Fronteiriço com a Índia e com praticamente o mesmo número de habitantes, oferta duas vezes mais alimentos à sua população que o vizinho à população dele, enquanto o presidente Xi Jinping anunciou, no início da pandemia da covid-19, a erradicação da pobreza extrema no país.
Ainda, a China anunciou recentemente que esteve com uma sonda no chamado lado escuro da Lua, do qual colheu amostras para análise científica.
Para nós do outro lado do mundo, a visão eurocêntrica sobre a história, somada ao fim da União Soviética e os demais regimes socialistas do leste europeu, levou setores da própria esquerda a repetirem o mantra de que “o socialismo não deu certo”.

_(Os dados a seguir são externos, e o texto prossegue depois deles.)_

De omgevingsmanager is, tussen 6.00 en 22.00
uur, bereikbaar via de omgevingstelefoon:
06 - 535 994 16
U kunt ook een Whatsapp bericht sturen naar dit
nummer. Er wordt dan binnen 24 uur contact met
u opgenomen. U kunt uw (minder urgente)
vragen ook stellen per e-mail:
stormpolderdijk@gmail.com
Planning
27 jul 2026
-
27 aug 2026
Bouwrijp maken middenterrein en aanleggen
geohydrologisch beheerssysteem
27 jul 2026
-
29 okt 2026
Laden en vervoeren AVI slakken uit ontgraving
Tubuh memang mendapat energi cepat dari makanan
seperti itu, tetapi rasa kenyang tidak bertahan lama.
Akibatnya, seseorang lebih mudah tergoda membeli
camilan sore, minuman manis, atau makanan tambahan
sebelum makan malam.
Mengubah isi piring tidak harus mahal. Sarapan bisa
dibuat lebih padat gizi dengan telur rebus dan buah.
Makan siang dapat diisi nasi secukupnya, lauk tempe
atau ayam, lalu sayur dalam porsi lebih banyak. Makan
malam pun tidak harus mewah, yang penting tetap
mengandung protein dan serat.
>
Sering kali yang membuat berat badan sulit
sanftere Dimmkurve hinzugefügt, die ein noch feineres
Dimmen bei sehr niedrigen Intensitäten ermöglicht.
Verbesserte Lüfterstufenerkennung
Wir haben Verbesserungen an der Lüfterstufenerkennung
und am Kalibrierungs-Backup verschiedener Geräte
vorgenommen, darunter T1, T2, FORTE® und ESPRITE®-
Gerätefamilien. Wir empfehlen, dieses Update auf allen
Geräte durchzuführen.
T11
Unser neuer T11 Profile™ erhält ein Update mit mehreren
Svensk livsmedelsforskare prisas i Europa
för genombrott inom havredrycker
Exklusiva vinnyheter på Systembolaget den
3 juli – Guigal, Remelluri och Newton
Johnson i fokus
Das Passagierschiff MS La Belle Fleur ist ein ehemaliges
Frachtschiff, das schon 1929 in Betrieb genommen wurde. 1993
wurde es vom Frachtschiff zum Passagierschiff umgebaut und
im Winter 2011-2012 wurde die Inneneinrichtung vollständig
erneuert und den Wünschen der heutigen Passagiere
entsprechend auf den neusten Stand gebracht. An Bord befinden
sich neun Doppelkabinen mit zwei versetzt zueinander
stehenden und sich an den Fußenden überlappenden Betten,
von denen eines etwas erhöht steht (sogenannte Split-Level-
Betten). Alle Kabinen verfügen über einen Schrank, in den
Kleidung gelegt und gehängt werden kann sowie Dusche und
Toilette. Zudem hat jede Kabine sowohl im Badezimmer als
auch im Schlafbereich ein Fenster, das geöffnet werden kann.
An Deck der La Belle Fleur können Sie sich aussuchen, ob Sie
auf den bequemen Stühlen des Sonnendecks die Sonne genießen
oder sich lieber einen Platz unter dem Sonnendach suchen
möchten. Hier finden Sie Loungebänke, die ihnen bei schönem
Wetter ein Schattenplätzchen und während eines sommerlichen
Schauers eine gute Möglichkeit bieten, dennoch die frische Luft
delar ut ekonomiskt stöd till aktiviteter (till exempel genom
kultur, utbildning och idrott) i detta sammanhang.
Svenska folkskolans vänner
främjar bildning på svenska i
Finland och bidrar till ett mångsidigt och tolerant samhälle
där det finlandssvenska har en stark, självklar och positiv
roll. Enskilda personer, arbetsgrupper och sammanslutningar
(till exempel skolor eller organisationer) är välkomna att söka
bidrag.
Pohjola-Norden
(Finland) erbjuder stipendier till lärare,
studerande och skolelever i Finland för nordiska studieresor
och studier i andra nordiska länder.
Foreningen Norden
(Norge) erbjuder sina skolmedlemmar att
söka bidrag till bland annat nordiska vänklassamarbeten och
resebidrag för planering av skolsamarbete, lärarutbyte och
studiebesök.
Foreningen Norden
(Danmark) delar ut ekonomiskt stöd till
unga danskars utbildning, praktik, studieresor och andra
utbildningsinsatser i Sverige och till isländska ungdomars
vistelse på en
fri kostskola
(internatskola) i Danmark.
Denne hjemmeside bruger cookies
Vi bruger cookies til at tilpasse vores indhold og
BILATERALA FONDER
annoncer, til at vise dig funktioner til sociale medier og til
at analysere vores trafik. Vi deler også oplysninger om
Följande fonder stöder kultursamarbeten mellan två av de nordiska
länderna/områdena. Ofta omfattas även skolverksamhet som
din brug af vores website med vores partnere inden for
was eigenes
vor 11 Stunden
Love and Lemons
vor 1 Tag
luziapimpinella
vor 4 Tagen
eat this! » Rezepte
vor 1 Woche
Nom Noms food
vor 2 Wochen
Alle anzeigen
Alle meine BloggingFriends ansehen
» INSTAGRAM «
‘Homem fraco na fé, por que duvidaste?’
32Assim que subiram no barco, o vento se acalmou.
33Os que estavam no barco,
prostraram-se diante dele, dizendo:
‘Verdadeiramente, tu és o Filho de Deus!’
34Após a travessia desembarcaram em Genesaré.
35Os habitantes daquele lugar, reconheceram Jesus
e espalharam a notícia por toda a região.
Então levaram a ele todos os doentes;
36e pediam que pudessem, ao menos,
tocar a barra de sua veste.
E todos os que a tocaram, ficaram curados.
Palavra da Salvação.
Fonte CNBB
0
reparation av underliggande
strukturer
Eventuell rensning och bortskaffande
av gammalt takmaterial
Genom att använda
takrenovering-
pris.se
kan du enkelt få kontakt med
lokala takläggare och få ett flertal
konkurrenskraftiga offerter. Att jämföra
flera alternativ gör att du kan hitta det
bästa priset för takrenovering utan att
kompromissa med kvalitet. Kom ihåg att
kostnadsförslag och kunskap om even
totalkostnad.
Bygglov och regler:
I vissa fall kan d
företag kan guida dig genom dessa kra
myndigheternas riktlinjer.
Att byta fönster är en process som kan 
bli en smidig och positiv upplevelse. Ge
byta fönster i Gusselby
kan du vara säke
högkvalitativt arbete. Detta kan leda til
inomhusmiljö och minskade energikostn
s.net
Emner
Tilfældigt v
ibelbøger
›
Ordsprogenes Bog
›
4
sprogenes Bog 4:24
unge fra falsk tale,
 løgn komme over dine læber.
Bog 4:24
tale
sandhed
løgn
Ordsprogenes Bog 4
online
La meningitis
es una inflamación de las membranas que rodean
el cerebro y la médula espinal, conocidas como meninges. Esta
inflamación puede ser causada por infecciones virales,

Sem prejuízo de uma análise mais pormenorizada do que foram as revoluções coreana e chinesa (o autor deste artigo não é historiador), bem como sem deixarmos de recordar que a própria Revolução Cubana sobreviveu à glasnost, à perestroika e ao chamado período especial dos anos 1990, a longevidade do socialismo na China e na Coreia do Norte já não mais autorizam o discurso de que o socialismo é algo ultrapassado.
Muito pelo contrário: mostram que, mesmo com a queda da União Soviética, sobreviveram à luta anti-imperialista aqueles regimes que foram em direção à construção de um novo mundo sob poder político da classe trabalhadora.
A União Soviética perdurou por 74 anos, um mês e 19 dias.
A Coreia do Norte, em 9 de setembro de 2023, e a China, em 1° de outubro de 2024, já ultrapassaram a marca de 75 anos, ou três quartos de século, sob regimes socialistas.
Óbvio que falar em transição socialista não é fácil, pois, como certa vez disse Fidel Castro no Estádio Nacional do Chile, numa visita ao país antes do golpe pinochetista de 1973, “as classes dominantes jamais aceitarão de forma resignada as conquistas das classes dominadas”.
Ainda sim, o maior ensinamento das experiências socialistas chinesa e coreana é que, nos dias atuais, a hegemonia do capital que gera guerras, genocídios, fome e desabrigo dificilmente teria um contraponto se tais experiências tivessem aberto mão do socialismo como tipo de sociedade a ser construída.
Tais experiências são longevas porque, acima de tudo, são revolucionárias.
(*) Lucas Rafael Chianello é filiado ao PT de Poços de Caldas, organizado na AEMG.